■ **Aim of the task**:
Format the lines below, from the first one through the one containing "picture [118, 633, 1123, 1113]" inclusive, as a numbered list, omitting any blank lines.

[Start Data for this task]

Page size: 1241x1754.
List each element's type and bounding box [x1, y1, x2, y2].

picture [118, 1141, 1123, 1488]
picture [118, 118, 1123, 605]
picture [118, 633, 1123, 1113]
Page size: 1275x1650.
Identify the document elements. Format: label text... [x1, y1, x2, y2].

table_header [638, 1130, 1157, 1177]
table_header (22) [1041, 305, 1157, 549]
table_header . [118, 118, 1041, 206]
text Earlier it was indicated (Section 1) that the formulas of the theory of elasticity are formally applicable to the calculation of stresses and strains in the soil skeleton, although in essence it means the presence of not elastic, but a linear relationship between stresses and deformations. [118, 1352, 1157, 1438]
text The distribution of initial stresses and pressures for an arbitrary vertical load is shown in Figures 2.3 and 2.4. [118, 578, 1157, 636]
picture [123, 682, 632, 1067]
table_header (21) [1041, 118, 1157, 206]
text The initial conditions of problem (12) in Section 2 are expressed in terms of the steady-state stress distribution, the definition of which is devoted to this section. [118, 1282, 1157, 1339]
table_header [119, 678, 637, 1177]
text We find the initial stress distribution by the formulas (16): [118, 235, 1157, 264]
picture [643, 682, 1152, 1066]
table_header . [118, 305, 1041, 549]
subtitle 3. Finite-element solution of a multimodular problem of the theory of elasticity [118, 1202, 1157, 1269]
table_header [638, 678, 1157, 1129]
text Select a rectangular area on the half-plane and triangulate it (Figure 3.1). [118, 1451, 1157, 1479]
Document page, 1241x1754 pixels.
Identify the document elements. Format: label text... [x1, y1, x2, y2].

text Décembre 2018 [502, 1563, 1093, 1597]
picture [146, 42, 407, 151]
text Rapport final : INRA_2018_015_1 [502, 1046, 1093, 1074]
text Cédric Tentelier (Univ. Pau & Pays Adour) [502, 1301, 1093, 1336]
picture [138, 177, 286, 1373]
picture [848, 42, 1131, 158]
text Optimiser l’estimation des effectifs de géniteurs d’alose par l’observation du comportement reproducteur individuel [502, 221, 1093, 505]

[End Data for this task]

■ **Task solution**:
1. Page size: 1241x1754.
2. List each element's type and bounding box [x1, y1, x2, y2].
3. picture [118, 1141, 1123, 1488]
4. picture [118, 118, 1123, 605]
5. picture [118, 633, 1123, 1113]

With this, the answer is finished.